*分析用の文章:*
- - -
北朝鮮の経済危機の構造的要因



木村光彦




1.北朝鮮の経済について

ソ連崩壊ののち北朝鮮経済が停滞に陥り、近年とくに危機的状況を示していることは明白である。北朝鮮政府自身もそのことを認めるに至っている。それでは、それ以前はどうだったのであろうか。

1960―70年代の北朝鮮の経済は順調であったと考える人が多いのではないだろうか。この小論では、現在の危機の要因を北朝鮮社会の特質から考察する。

北朝鮮には、以前から、他の社会主義国と同様あるいはそれ以上の欠陥、すなわち非効率性、硬直性、労働意欲の欠如といった問題が存在し、経済発展の大きな障害となっていた。金日成の演説を参照するとこのことがよく分かる。金日成には膨大な著作(演説)集があり、そのなかで彼は自己賛美を繰り返す一方、経済運営上の数々の問題点を指摘しているからである。これらは北朝鮮経済の実情を知るうえで欠かせない資料となっている。こうした問題の指摘は、最高権力者である金日成のみがなしえるものであり、じっさい他の公式資料にはほとんどみられない。以下、そのいくつかを紹介しよう(訳文は、日本語版『金日成著作集』による)。

「工場や企業所へ行ってみると、資材倉庫一つまともなものがなく、多くの資材を浪費しています……石炭やセメントのようなものも倉庫に保管すれば、少しも浪費されないはずなのに、屋外になおざりに積んでおくので雨にぬれてつかえなくなったり、風に吹きちらされてなくなったりしています」(1968年5月)。

「われわれは毎年数十万トンの魚をとっていますが、実際に人民の手にゆきわたる量はいくらにもなりません。それは他でもなく、水産部門の幹部が魚類の加工の手配を綿密におこなわず、水揚げした魚を多く腐らせているためです」(1968年6月)。

「近年、穀物生産が伸び悩んでいます……いま協同農場管理職員はなまけぐせがついて勤労精神がたりず、野良にでる場合があっても仕事はしようとせず、指示ばかり与えて歩き回っています。一部の協同農場管理職員はいちばん忙しい田植えどきや草とりの時期には生産労働に参加しようとせず、秋に稲の束を幾度か運搬しては労働点数をかせいでいます」(1970年11月)。

協同農場においてこうした問題が起るのは、いうまでもなく、作業ごとに労働点数が決められており、この点数に応じて賃金が支払われるからである。1970年以降、北朝鮮政府当局が穀物生産のデータをほとんど発表しなくなったことは、協同農場の運営問題の深刻さを示唆している。さらに、「経済統計が不正確なのが現状です。労働力の浪費を掌握する統計もなく、設備統計も満足なものがありません」(1974年7月)。
- - -
*指示 1:* 北朝鮮経済についての文章によると、協同農場では賃金は何に応じて支払われていますか。
*指示 2:* 北朝鮮経済についての文章を、最後の文のあとから書き継いでください。
ここから先の行は、上の文章とは別のところから取ったものです。
- - -
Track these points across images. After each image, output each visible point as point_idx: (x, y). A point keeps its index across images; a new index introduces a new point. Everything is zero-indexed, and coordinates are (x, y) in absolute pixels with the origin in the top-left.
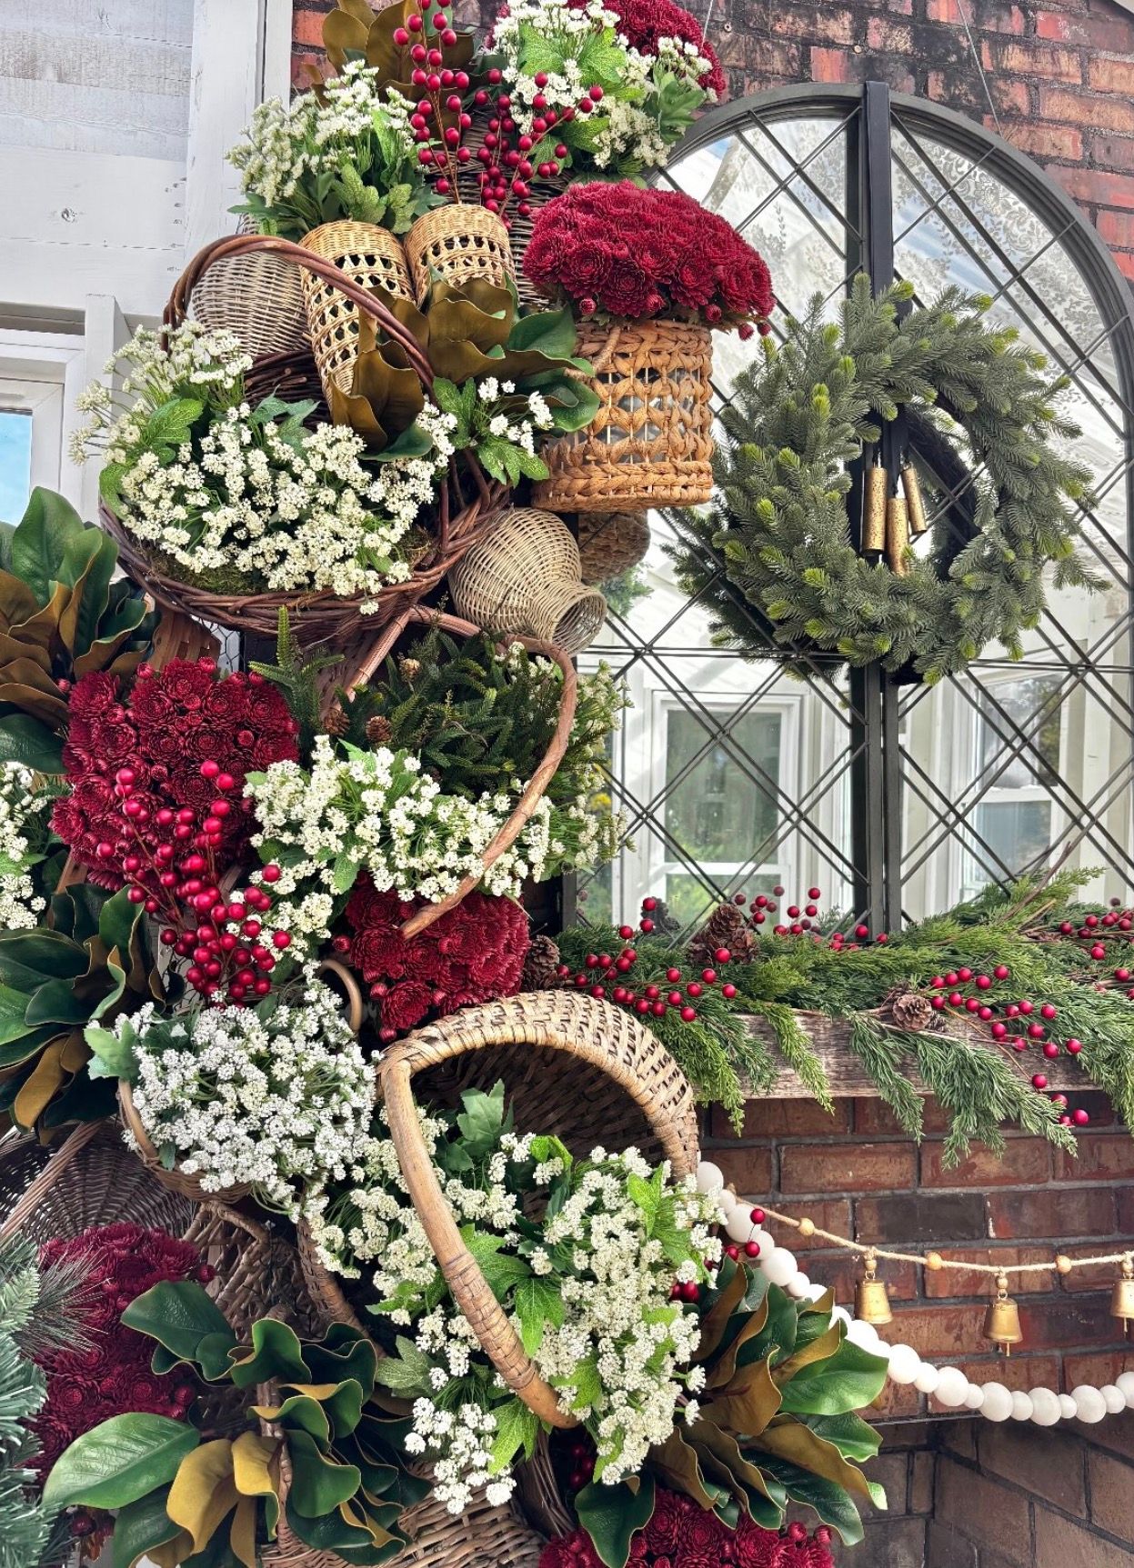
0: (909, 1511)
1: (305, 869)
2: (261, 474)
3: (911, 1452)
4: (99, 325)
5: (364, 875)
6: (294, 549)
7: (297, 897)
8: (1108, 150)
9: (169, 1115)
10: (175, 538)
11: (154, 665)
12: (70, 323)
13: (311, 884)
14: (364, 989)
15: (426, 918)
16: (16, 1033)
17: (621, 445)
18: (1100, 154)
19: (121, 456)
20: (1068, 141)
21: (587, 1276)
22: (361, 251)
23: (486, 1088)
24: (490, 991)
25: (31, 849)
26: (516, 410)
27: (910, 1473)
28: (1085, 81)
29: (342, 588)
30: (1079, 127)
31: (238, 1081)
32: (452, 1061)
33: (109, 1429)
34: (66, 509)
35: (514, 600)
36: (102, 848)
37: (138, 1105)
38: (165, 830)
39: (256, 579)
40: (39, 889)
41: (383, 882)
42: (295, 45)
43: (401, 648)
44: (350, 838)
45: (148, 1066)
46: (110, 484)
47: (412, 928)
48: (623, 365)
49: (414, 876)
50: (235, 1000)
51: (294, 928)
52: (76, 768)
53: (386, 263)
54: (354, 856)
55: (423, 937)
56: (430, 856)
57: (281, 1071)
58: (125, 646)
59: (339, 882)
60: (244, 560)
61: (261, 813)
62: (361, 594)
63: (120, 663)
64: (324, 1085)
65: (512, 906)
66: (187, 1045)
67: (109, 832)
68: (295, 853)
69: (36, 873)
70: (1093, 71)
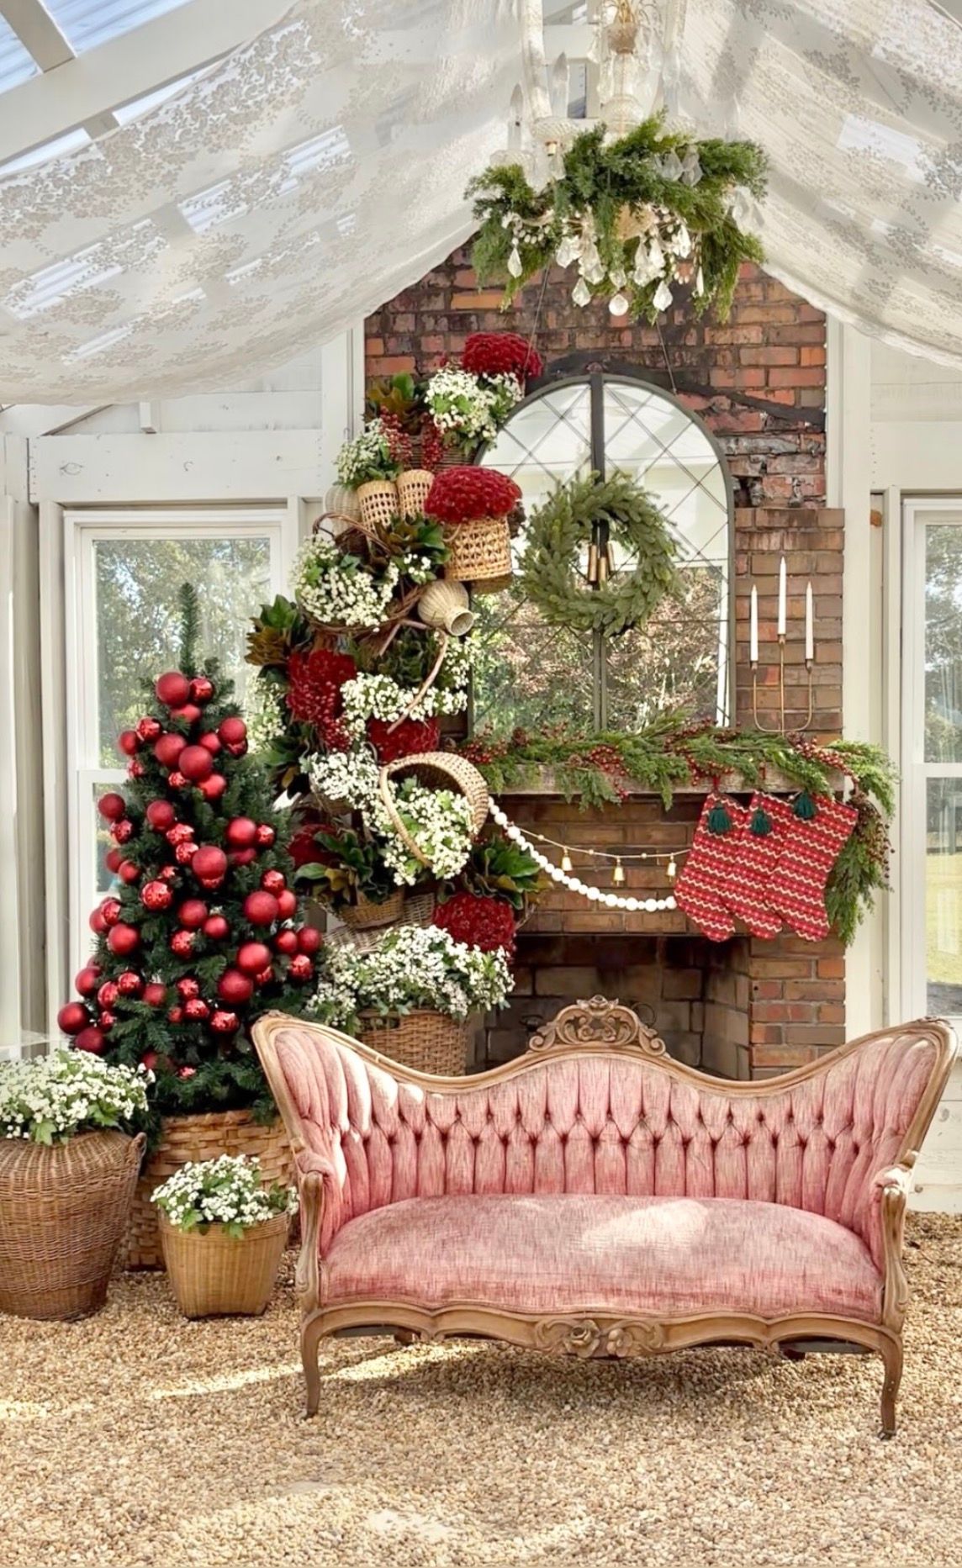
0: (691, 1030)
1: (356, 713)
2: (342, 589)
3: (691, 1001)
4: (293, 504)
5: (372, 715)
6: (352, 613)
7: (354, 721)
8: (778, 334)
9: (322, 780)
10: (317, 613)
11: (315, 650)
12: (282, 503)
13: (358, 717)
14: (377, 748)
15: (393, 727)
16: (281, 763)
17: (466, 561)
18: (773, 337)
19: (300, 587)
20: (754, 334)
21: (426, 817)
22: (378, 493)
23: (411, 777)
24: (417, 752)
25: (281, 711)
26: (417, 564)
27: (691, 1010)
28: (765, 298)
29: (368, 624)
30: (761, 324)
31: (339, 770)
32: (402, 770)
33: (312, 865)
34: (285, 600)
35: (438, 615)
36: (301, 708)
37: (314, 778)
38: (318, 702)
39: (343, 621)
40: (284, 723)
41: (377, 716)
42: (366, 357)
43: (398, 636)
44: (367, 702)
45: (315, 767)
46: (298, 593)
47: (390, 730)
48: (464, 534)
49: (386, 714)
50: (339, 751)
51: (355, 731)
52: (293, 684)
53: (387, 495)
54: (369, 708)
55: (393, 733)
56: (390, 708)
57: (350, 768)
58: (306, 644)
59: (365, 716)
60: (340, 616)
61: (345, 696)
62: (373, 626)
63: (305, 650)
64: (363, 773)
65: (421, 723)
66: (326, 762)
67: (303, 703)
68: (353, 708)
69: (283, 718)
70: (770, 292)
- - -
*回答欄 1:* 作業ごとに決められた労働点数に応じて支払われています。

*回答欄 2:*
「いま、人民の生活をよりはやく向上させることができないのは決して国の物質的土台が弱いからではありません。われわれには労働力もあり、資材もあります。問題は官僚主義者、保守主義者、要領主義者がいすわって、労働行政をなおざりにし、設備管理を怠り、資材供給も満足におこなわず、いいかげんに仕事をしているところにあります……最近わたしは、軽工業部門の実状を調べるため、平壌市内の工場に直接出向いてみました……メリヤス工場では機械を設置する場所がないといって、外国から輸入してきた機械を何か月間も放置したままでした。それだけでなく、この工場では倉庫がないという口実で原料をところかまわず積み上げておき……紡織工場からひきとった糸はころがりほうだいにして使い物にならなくしていました」(1973年2月)。

「水産省では、細部計画も作成せずにいて、盛漁期になると、あれがない、これがないといってさわぎたてています。それでやむをえず、鉱山に供給することになっていたワイヤロープや鋼材を水産省にまわす場合が少なくありません。そうすると鉱山は鉱山でまた、ワイヤロープや鋼材がなくて鉱石を採掘できないとさわぎだします」(1976年11月)。

「石炭の供給が円滑になされないため、電力生産と輸送に大きな支障をきたしています……昨年の冬咸鏡北道では石炭が円滑に供給されないため、機関車が1か月近く正常に運行できませんでした。セメント工場でも石炭や石灰石が不足して、生産が正常化されていません」(1977年9月)。

本来北朝鮮には自給可能なだけの石炭埋蔵量があったはずであるにもかかわらず、このような事態が生じた。

「水産部門の労働者に石炭と薪をそのつど供給すべきです。漁業労働者が家を離れて遠洋に出漁し、一夏中、漁獲して帰ってきては、たきものがなくて、斧を手にして山に薪をとりにいかせるようなことをしてはなりません。これは、行政委員長など当該部門の幹部が漁業労働者の生活に関心をはらわないからです」(1980年12月)。

「モビロン工場の建設に拍車をくわえるべきです。モビロン工場の建設を促進してはやく終えれば、人民によいふとんを提供することができます……ところが……このたび来て調べてみると、建設省ではモビロン工場に動員することになっていた建設事務所の人手をああだこうだといっては動員せず、モビロン工場の設備生産を担当した工場、企業所でも設備を満足に生産していません」(同上)。

モビロンが何かはっきりしないが、いずれにせよ不足する綿の代用品として考案された人工繊維であろう。

「[国家計画委員会に]計画作成に必要な基礎データがないのでどの計画をどのくらい高めるようにというと、具体的な見積もりもなしに計画数字だけ高めて下部に示達しています」(1982年12月)。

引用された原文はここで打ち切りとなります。